Homologous superfamily: a new InterPro entry type
interproInterPro entries are comprised of one or more signatures from member databases, thereby providing a unified view of protein families. Each InterPro entry is labelled with a “type” reflecting what the constituent signatures represent: families, domains, repeats or sites. As part of release 65.0, InterPro has added a new entry type, homologous superfamily, to complement the existing set of types. A homologous superfamily is a group of proteins that share a common evolutionary origin, indicated by their structural similarities.
Why create a new entry type?
We have introduced the homologous superfamily type to accommodate signatures from CATH-Gene3D and SUPERFAMILY. Both of these databases use a slightly different methodology to InterPro’s other member databases, in that they often utilise a collection of underlying profile hidden Markov models (HMMs) to represent diverse structural families, rather than one single model. Integrating these multi-profile-HMM signatures into InterPro entries alongside our other member database signatures has not always been straightforward, as they tend to match wider sets of proteins. As a result, we have not been able to include as much information from these databases as we would like. Creating the new entry type better encapsulates what CATH-Gene3D and SUPERFAMILY are trying to describe and allows us to better represent their data in InterPro.
The last CATH-Gene3D update within InterPro highlighted this aforementioned discordance between signature generation. In this particular release of CATH-Gene3D, many of their overarching signatures had been substantially improved with both new and updated profile HMMs, to capture more diverse members of the families. While this increase in sequence coverage is superb, InterPro entries containing CATH-Gene3D signatures with other member databases (such as Pfam) no longer represented the same protein family, and so had to be separated.
How do we represent the new entry type?
Homologous superfamily entries are exclusively composed of CATH-Gene3D and/or SUPERFAMILY methods. They are not arranged in hierarchies, and exist as separate entities. A typical homologous superfamily entry is shown in Figure 1.
Figure 1. InterPro entry page for homologous superfamily EspA/CesA-like.
Within the protein overview page ‘Homologous superfamilies’ matches are shown on a separate track, in the same way as ‘Domain and repeats’ (see Figure 2). This view shows the relationships between the different types in InterPro.

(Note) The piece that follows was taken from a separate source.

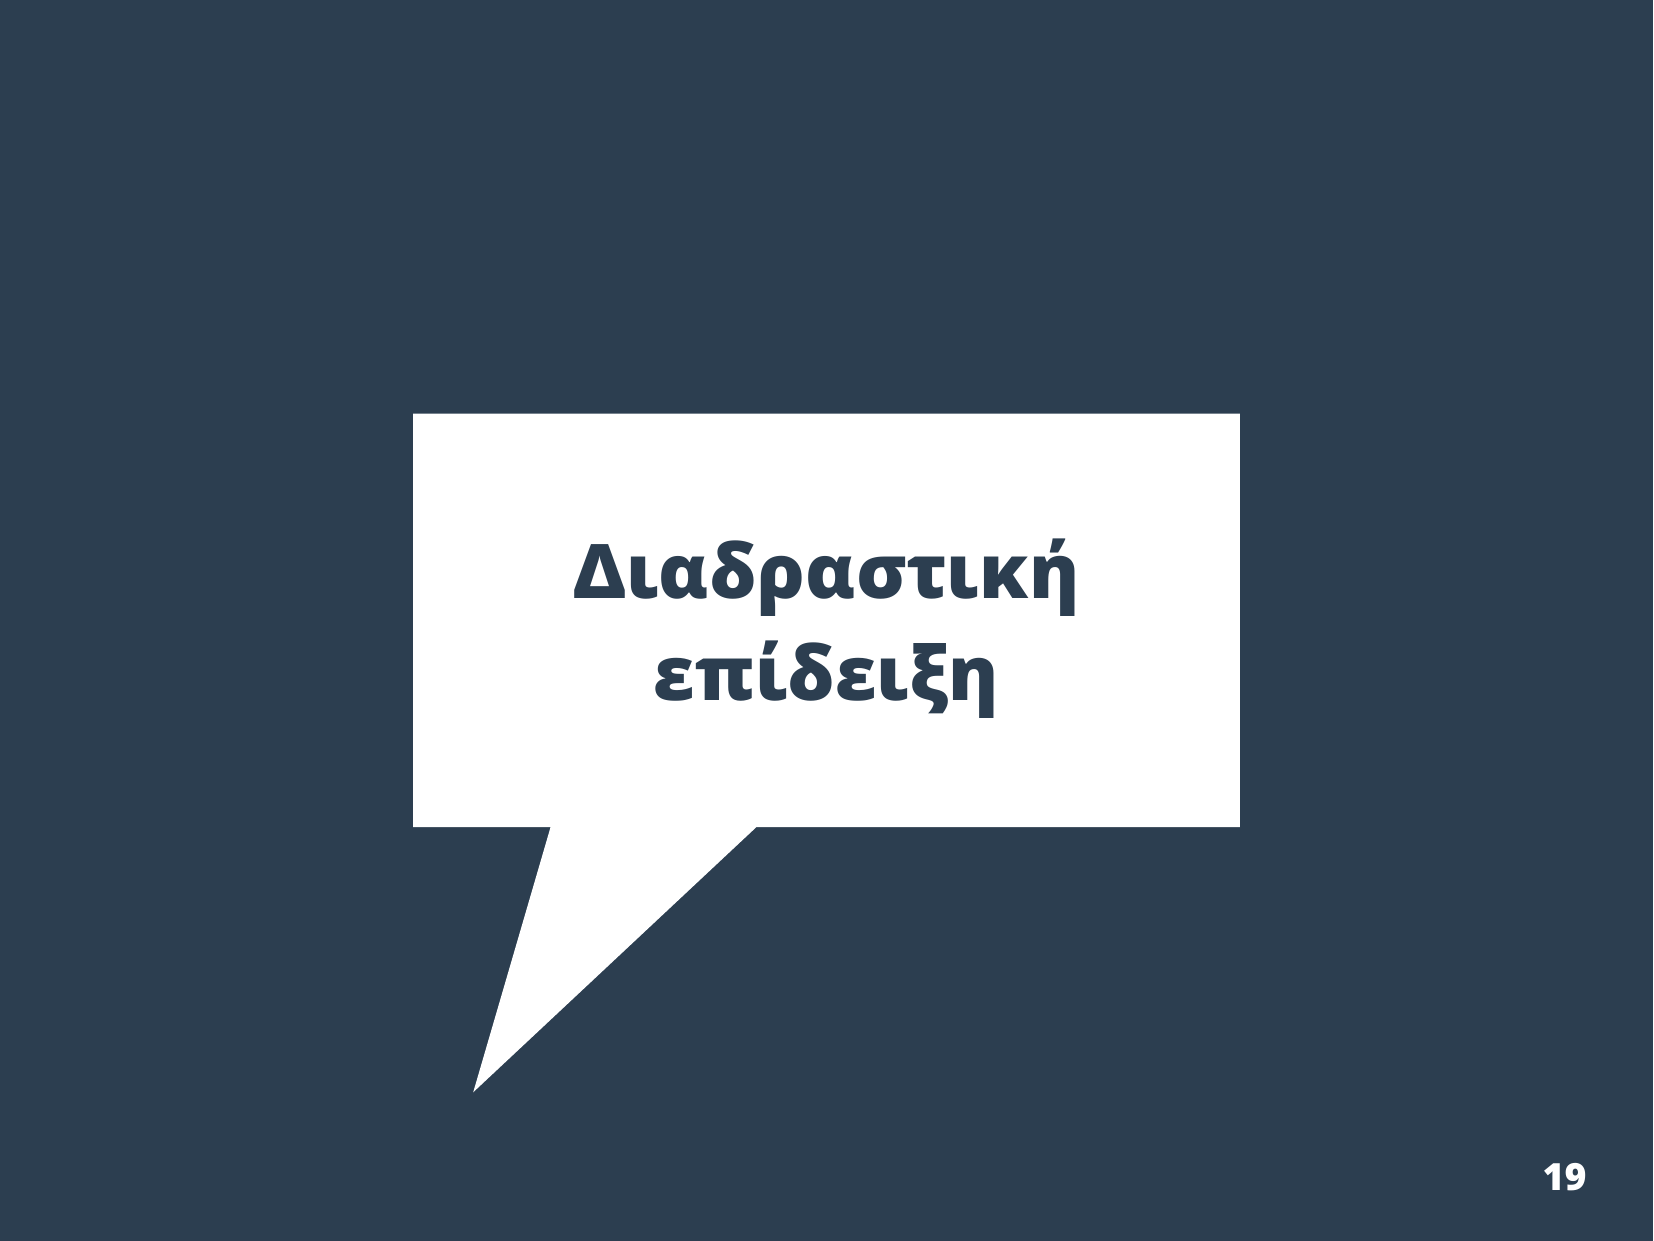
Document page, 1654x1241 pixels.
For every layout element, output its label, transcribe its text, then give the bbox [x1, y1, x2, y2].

Figure 2. InterPro protein overview page for AP-1-like transcription factor YAP1 (P19880) showing homologous superfamily match.
What does this change mean in terms of sequence analysis?
In the short term, this change will have little effect on sequence analysis using InterPro. All member database matches will be calculated as before, but existing CATH-Gene3D and SUPERFAMILY methods have been removed from existing InterPro entries and reintegrated into new entries corresponding to the homologous superfamily type. Over time, we anticipate that the change will allow us to integrate many more entries from these databases, increasing the sequence and amino acid residue coverage provided by InterPro, and allowing us to better represent structural-based signatures. We will also develop automated approaches for linking between homologous superfamilies and other entry types (such as families or domains) to allow the connection of structural data to other entries within InterPro that may lack a sequence representative with a known protein structure.